**DIRECTIONS FOR THIS TASK:** In the listing below, lay out everything from the line containing "2 species of" down to the line containing "ated every year" as a numbered list, leaving out blank lines.

Data pulled from a collection:
----

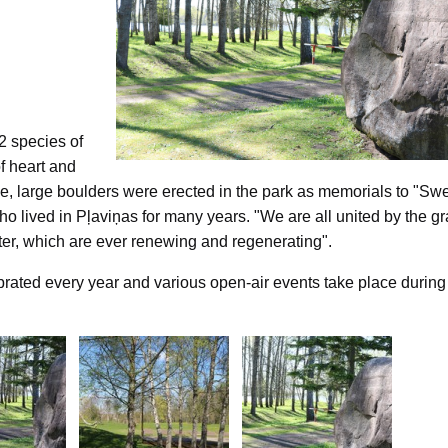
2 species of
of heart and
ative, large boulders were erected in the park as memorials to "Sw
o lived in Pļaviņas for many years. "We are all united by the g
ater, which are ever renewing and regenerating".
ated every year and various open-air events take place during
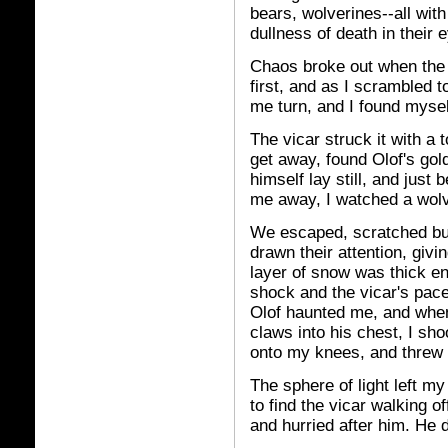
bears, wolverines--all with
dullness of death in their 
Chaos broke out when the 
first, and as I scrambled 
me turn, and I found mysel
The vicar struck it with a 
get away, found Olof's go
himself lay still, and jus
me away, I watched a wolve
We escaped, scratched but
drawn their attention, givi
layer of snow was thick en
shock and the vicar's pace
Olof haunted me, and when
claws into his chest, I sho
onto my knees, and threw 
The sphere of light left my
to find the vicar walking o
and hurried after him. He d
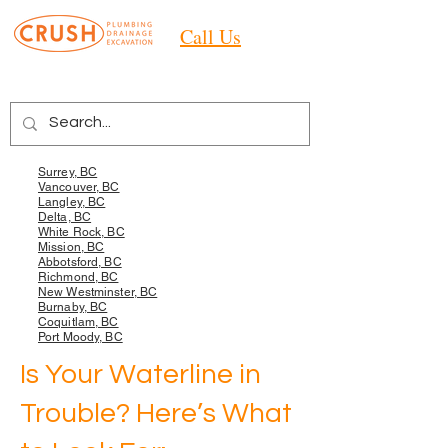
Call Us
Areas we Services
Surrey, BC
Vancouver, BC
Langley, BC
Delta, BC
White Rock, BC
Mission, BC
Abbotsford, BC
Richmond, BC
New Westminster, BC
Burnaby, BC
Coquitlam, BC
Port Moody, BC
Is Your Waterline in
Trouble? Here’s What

----

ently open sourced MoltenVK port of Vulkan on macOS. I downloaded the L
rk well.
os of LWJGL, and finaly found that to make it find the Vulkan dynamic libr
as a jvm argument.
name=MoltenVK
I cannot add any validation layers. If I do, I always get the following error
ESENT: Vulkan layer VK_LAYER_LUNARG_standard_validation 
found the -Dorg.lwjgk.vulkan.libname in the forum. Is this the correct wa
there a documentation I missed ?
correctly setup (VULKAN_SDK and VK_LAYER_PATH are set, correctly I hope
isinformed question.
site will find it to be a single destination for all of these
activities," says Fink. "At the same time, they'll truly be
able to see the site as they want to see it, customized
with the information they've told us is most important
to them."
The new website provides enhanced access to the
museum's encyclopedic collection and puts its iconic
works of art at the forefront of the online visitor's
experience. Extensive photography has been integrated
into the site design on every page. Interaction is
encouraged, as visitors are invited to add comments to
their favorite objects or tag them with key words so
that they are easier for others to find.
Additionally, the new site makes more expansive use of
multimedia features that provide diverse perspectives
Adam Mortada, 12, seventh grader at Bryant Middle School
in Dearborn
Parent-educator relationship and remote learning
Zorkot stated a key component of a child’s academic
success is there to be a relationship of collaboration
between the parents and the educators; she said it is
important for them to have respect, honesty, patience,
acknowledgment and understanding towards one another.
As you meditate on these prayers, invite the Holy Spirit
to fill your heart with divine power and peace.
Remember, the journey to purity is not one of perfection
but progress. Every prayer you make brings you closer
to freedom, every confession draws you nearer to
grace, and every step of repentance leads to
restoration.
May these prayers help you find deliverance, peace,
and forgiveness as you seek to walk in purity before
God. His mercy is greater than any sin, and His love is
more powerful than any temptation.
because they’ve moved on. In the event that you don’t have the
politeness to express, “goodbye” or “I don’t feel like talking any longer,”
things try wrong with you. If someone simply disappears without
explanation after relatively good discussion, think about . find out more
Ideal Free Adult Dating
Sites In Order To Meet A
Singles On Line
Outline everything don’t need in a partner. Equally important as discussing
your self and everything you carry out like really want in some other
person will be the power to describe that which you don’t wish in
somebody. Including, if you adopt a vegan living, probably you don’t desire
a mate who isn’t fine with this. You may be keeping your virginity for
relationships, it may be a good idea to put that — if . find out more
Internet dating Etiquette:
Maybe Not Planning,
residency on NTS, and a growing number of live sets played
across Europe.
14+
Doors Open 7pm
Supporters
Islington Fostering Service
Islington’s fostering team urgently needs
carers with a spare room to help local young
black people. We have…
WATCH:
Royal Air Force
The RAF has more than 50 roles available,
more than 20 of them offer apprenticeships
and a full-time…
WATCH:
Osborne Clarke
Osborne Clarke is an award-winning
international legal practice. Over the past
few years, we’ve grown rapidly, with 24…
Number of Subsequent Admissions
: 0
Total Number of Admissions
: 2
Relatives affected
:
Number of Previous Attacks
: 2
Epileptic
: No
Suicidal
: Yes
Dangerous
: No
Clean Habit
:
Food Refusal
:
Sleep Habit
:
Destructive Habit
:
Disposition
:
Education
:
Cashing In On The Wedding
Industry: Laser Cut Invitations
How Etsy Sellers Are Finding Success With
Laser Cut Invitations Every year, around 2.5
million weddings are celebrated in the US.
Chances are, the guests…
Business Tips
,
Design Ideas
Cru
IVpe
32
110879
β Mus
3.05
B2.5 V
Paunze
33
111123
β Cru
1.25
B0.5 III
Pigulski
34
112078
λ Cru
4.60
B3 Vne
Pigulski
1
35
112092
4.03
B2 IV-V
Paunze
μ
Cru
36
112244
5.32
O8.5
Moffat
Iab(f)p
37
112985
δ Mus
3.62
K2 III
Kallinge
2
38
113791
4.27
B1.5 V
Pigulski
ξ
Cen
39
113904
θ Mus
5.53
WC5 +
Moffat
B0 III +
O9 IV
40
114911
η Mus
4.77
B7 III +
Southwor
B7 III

----

**SOLUTION FOR THIS EXERCISE:**
1. 2 species of
2. of heart and
3. ative, large boulders were erected in the park as memorials to "Sw
4. o lived in Pļaviņas for many years. "We are all united by the g
5. ater, which are ever renewing and regenerating".
6. ated every year and various open-air events take place during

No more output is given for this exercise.